A miosina é uma família de proteínas motoras que auxiliam em uma variedade de processos de movimento em eucariotos. Mais importante ainda, a miosina é a principal proteína envolvida na contração muscular. As proteínas da miosina ligam-se à actina nas células eucariotas e formam longas cadeias.
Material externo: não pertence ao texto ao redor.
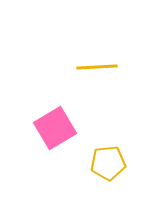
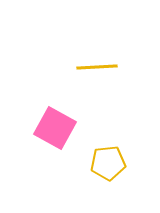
pink square: rotated 30 degrees counterclockwise
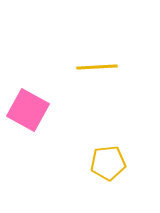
pink square: moved 27 px left, 18 px up
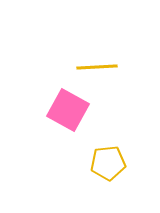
pink square: moved 40 px right
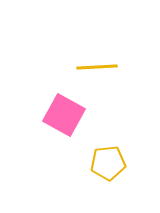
pink square: moved 4 px left, 5 px down
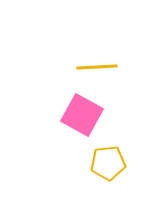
pink square: moved 18 px right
Cada molécula de miosina pode ser dividida em uma cabeça que se liga à actina, uma seção intermediária que gera a maior parte da força durante a contração muscular e uma seção da cauda que ancora e regula a contração muscular.

Crédito Boumphreyfr via WikiCommons CC BY-SA 3.0

A energia do ATP é usada para remover um grupo fosfato da miosina. A remoção faz com que a forma da molécula de miosina mude, contraindo e puxando a actina. Ciclos dessas contrações são o que resulta na contração muscular macroscópica. Os ciclos de contração muscular podem ocorrer desde que haja ATP e íons de cálcio suficientes no tecido muscular.

1. Colágeno

O colágeno é a proteína mais abundante no corpo humano, constituindo cerca de 35% do conteúdo de proteína total do corpo. O colágeno forma a estrutura física da maioria dos tecidos conjuntivos do corpo, incluindo tendões, ligamentos, cartilagem e ossos. O colágeno é produzido por células chamadas fibroblastos. As propriedades exatas do colágeno diferem dependendo do tecido, embora a maioria dos tipos de colágeno formem cordões fibrosos resistentes, dando ao tecido conjuntivo resistência mecânica e flexibilidade. A gelatina encontrada em alimentos como gelatina ou lanches de frutas é derivada do colágeno.

O colágeno tem várias aplicações médicas. Por ser um dos principais componentes do tecido conjuntivo, o colágeno pode ser usado para estimular o crescimento da pele para tratamento de feridas e cirurgia estética. O colágeno também é frequentemente usado em enxertos ósseos para ajudar os ossos quebrados a se firmarem e se recuperarem.


Assista o vídeo: Białka i aminokwasy - wiązania peptydowe, struktura białek, denaturacja, podziały, funkcje białek (Agosto 2022).